Even though I know for a fact that nobody is using the library from looking at its Packagist install statistics, it is now official that you should not consider it to build your next project.
The reasons for the deprecation are twofold:
- I have not been in a position where I have to make Wordpress behave like a full-fledged CMS for a while now.
- I have no interest in maintaining a project that found no traction in the community.
Things are still pretty bad though
While I no longer wish to modernize PHP and Wordpress development, it doesn’t mean they have no room for improvement.
Nothing has changed regarding Wordpress’s technical implementation in these last years.
Let’s move on
Nowadays I don’t recommend Wordpress for anything. I never really did, to be honest, but now I have the luxury of not having to use it… and I feel sorry for those who must.
I find the blogging tool to be a poorly implemented solution using legacy coding patterns written in a language that has trouble modernizing.
This description of Wordpress really shouldn’t be a surprise for any seasoned developer. Out of the box, the blog engine still won’t support Composer for versioning, it won’t ship with content translation management even though it features static translations, and it relies on events that can potentially be overridden in absolutely unmaintainable ways – whether or not that code is object-oriented.
Usage is not a sign of quality
One ironic realization that came to me while building on Wordpress was that the vast quantity of available plugins is often used as a selling point, but they are often more a hindrance in practice.
To be clear some do work fine. The big ones like Advanced Custom Fields are awesome but, like Strata, I feel they are trying to improve boat that does not quite float.
In truth, the plugins you install on a site quickly become a liability because they are often security disasters waiting to happen. That’s when they fully enable the feature your project needs to start with.
For the brave, Strata is easy to copy
What Strata enabled can easily be added to the Wordpress core if they cared. All in all, Strata was really just an event hook that registered early in the rendering pipeline that would route URLs to controller classes.
It is true that we did clever Custom Post Type autoloading and that our controllers could override the templating engine to allow custom response types (ex: JSON, file downloads, etc.) which Wordpress would have a hard time refactoring in.
They would still have a better platform with a fraction of the features granted by Strata though. I am surprised they are not trying harder by now.
Routing worked great
In hindsight, especially because of translations, I would probably route on the template key used by a custom post type rather than its slug.
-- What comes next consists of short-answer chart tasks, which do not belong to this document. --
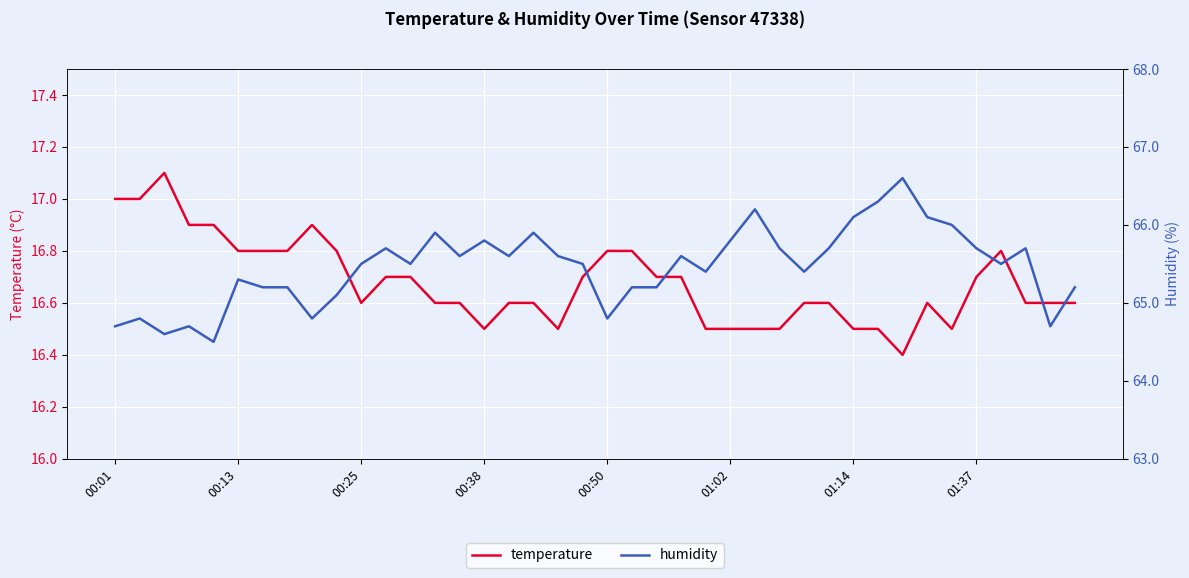

How many data points in humidity are less than 65?

8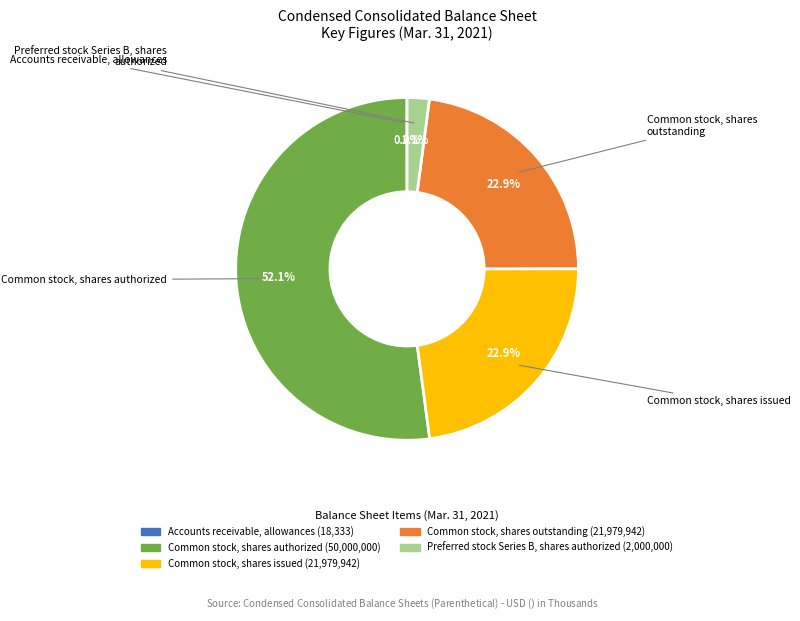

What percentage do Common stock, shares outstanding and Preferred stock Series B, shares authorized together represent?

25.0%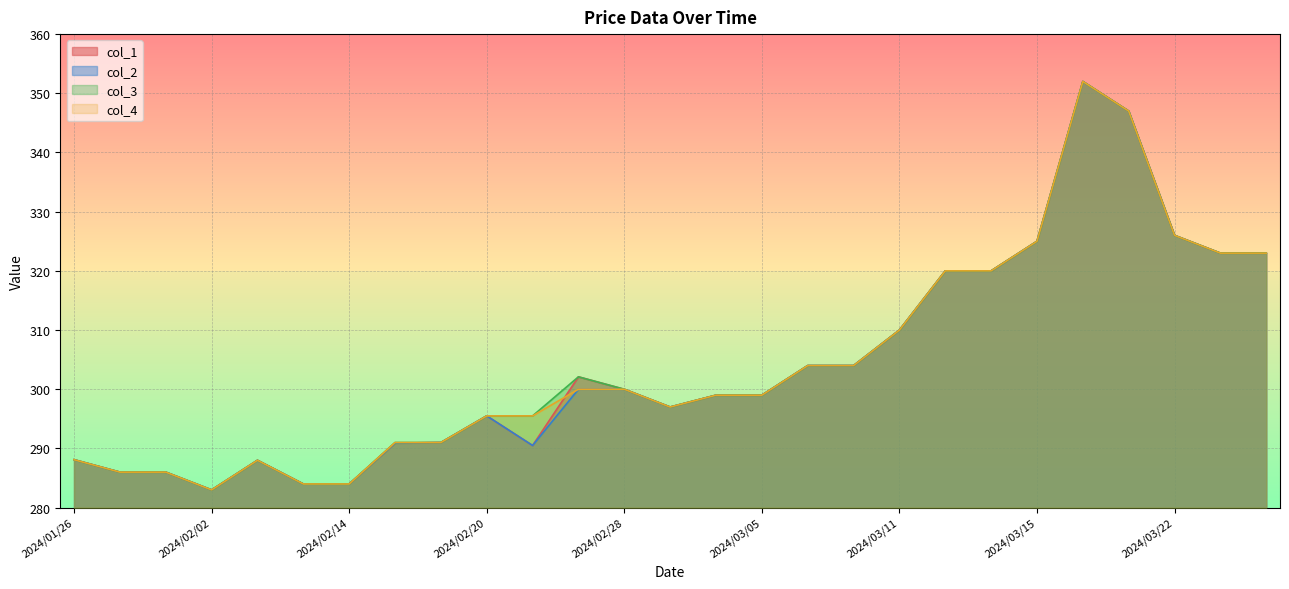

What position from the left is 2024/03/18?

23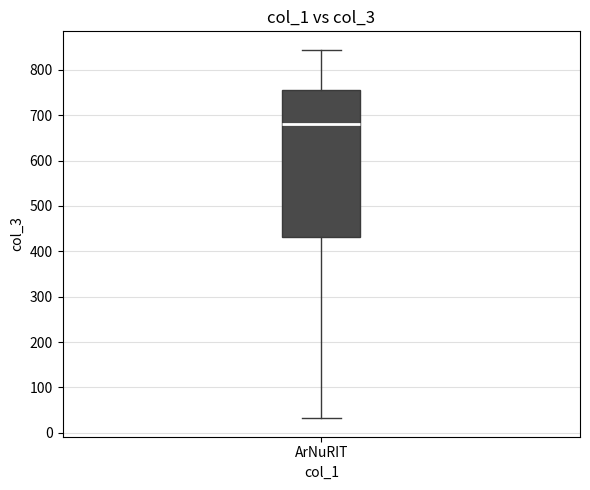

Read this box plot against the y-axis: the position of the median line, the range covered by the box, and the ends of both whiskers. The values are not printed on the chart, so give them approximately, as read against the axis.

median 680, box 430 to 750, whiskers 30 to 840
I would also rebuild the router using Symfony components instead of the pattern matcher we were using.
No matter the details, it is hard to argue against routing actions, filters, events and custom post types to dedicated controllers classes as an elegant way of keeping your code organized while leaving logic out of the templates.
Custom Post Type as Models
This is where I think you got the most value out of Strata.
Considering each Custom Post Types as a model, we were able to create an abstraction to the database that hid Wordpress’ raw database queries.
You could query your posts with an almost ORM type API and invoke Active Record-like methods on the obtained result’s elements. Those clearly defined boundaries between your model queries and your model entity manipulations.
That was incredibly useful and I was able to deliver complex functionality easily with that and basic class inheritance.
And so this is it, goodbye Strata. I have learned a lot from building you.
I am sad that Strata has not attracted more developers, but I would not want to maintain it at this point anyways. Not while Wordpress continues being… Wordpress.